Problem description
Across these entries, how many lines contain the word "daños"? Answer with only the number.

Exercise data
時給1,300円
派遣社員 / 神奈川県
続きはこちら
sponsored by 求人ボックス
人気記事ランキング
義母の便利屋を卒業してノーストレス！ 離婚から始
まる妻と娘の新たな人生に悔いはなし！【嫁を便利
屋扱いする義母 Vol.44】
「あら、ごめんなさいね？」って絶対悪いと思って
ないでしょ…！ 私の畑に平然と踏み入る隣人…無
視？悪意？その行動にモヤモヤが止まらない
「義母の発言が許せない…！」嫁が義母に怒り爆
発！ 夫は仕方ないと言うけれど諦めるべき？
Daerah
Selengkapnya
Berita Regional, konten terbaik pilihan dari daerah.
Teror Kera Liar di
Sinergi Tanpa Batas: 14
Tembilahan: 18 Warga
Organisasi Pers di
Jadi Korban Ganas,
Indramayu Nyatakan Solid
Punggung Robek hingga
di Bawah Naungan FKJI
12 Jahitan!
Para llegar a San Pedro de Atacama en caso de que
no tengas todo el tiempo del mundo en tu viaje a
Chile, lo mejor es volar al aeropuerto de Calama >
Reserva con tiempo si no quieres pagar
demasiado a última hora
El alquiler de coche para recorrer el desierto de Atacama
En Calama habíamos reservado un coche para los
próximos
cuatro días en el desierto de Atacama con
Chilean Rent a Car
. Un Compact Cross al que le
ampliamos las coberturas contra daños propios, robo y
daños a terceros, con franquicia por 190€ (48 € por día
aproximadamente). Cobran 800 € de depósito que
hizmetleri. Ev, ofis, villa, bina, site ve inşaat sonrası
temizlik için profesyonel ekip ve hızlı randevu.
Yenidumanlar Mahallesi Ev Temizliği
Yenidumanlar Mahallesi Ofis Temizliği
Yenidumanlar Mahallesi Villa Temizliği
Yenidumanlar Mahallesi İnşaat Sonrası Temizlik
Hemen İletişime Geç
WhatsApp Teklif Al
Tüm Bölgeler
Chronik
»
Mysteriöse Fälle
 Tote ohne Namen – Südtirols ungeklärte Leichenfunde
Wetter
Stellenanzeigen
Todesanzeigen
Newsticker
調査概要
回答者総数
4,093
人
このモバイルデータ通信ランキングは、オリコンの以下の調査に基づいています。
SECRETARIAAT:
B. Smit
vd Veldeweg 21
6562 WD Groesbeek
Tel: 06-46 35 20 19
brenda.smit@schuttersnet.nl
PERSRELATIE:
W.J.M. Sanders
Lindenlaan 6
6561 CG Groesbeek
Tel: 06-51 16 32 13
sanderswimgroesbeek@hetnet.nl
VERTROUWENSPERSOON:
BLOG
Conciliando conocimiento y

Written solution
2